Now let's dig into the numbers. Herbert threw for 3,727 yards on 512 attempts with 26 touchdowns and 13 interceptions — that touchdown total tied for eighth in the league. He completed 66.4 percent against an expected completion rate of 63.1, putting his completion percentage over expectation at plus 3.3 — eighth among qualified passers, which tells you the accuracy was genuinely above the bar for the difficulty of his throws. The rushing profile is what separates him from a replacement-level passer: 83 carries, 498 yards at 6.0 a pop, plus 2 scores on the ground. But the efficiency drag is real. His adjusted net yards per attempt was 5.9, 24th among qualified starters — that's the sack tax showing up. And the week-to-week was boom-or-bust underneath a 17.9 PPR average: four games of 25-plus, but also six games under 15, including a 3.3-point disaster against the Jaguars and back-to-back single-digit weeks midseason. The ceiling weeks tilted leagues. The floor weeks were unstartable.

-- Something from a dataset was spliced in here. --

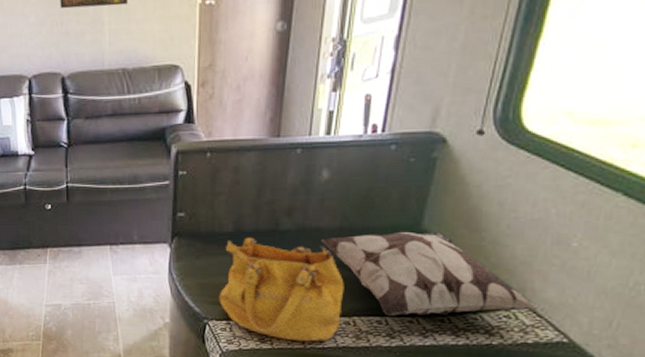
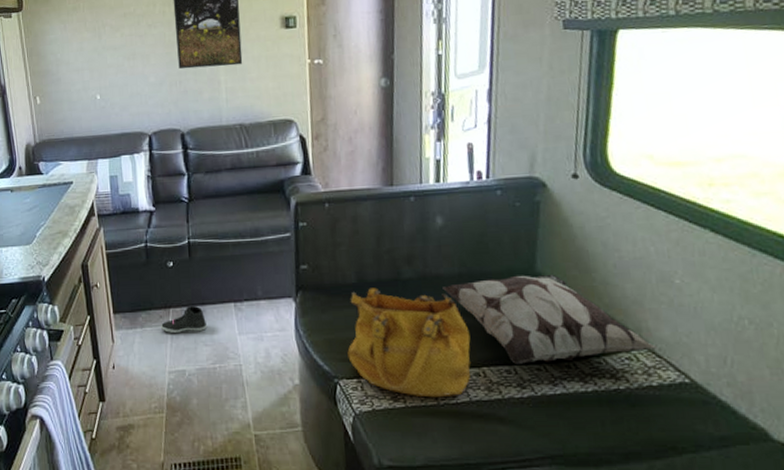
sneaker: none [38,246,84,271] -> present [160,305,208,333]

The defining stat for Herbert's fantasy year isn't a single play — it's the gap between his individual numbers and his team's offensive context. The Chargers ranked 30th in red-zone touchdown rate at 52.2 percent, bottom ten at turning trips inside the 20 into six. For a quarterback ranked eighth in passing touchdowns inside that environment, the takeaway is clear: Herbert was creating scores on volume and downfield connections, not easy red-zone layups. The 60-yard touchdown bomb to Quentin Johnston against the Raiders in Week 2 was the template — explosive plays were the engine. When they hit, Herbert smashed your weekly score. When they didn't, the offense bogged down and he got muffed.